Being built are a sewage pump station, a perimeter fence, CCTV and gate hardening, and the electrical network will be upgraded.
At O¯ hakea, an aviation refuelling section and a covered tanker park will be built, while stage two of a waste water treatment plant upgrade will take place and a hazardous waste facility will be refurbished.
A hangar fire suppression deluge tank, airfield lighting and signage, high-voltage upgrade and a standby generator replacement and a low voltage network upgrade are under construction.
There are other projects at all three bases that are yet to be approved.
The Defence Force has released a business plan that states 78 per cent of its estate has less than 30 years of usefulness remaining, and of that, 15 per cent had less than 10 years.
The plan said the Defence Dorce’s roads, waste water, storm water, electricity, gas and communication networks were increasingly unfit for purpose.

» SUPPLIED INFORMATION

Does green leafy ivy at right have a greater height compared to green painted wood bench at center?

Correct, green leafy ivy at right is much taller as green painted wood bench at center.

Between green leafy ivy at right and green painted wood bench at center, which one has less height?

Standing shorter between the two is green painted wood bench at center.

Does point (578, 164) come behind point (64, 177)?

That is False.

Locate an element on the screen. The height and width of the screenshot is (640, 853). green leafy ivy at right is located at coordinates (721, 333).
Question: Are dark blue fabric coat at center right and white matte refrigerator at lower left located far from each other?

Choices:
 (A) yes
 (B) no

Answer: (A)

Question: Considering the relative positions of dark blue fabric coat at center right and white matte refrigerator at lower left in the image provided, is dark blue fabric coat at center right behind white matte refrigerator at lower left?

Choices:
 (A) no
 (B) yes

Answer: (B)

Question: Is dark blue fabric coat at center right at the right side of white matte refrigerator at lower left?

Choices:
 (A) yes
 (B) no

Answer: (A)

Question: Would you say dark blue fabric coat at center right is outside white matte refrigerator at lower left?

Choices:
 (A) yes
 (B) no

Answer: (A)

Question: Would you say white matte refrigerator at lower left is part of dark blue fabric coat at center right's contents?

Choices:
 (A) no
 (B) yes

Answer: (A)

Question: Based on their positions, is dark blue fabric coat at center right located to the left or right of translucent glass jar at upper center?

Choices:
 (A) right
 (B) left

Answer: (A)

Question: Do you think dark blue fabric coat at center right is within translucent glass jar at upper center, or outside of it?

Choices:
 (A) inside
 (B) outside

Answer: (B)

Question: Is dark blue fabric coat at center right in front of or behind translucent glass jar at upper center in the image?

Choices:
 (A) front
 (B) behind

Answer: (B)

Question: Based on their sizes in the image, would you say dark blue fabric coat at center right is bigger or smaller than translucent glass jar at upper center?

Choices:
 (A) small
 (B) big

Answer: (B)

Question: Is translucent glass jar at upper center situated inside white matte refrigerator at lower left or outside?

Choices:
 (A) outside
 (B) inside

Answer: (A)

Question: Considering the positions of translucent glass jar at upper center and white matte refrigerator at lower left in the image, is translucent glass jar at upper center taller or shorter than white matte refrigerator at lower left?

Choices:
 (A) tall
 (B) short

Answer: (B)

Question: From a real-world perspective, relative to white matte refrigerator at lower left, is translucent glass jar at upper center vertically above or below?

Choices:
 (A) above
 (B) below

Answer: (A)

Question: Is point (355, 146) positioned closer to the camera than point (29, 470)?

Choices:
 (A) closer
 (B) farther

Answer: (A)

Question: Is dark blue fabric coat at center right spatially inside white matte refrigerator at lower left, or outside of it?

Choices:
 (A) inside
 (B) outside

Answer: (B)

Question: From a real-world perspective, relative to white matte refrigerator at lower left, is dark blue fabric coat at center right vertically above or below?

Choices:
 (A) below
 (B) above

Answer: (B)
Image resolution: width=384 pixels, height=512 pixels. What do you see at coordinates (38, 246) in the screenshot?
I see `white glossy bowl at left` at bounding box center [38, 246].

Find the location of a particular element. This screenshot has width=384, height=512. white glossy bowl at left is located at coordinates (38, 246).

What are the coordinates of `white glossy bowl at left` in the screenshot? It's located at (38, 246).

» EXERCISE SET
A. Copy the part of the passage on Defence Force infrastructure that opens with the words containing "At O¯ hakea, an" and closes with "than 10 years.".
B. Proceed with the passage on Defence Force infrastructure, starting after its final sentence.
The records have no connection to the passage on Defence Force infrastructure.

» ANSWERS IN ORDER
A.
At O¯ hakea, an aviation refuelling section and a covered tanker park will be built, while stage two of a waste water treatment plant upgrade will take place and a hazardous waste facility will be refurbished.
A hangar fire suppression deluge tank, airfield lighting and signage, high-voltage upgrade and a standby generator replacement and a low voltage network upgrade are under construction.
There are other projects at all three bases that are yet to be approved.
The Defence Force has released a business plan that states 78 per cent of its estate has less than 30 years of usefulness remaining, and of that, 15 per cent had less than 10 years.

B.
In his announcement, Mark said much of the 81,000-hectare defence estate was rundown and outdated, and it needed to be improved to gain, train and retain service people.
‘‘We need to be smart with our investment into the estate.’’
The Defence Force is responsible for the third largest area of Crown land, and manages 58 sites.
‘‘The review, plan and continued investment in the defence estate will result in better working, training and living conditions for all personnel ... We need acceptable facilities in order to support and retain them.’’
The review should be completed in September 2020.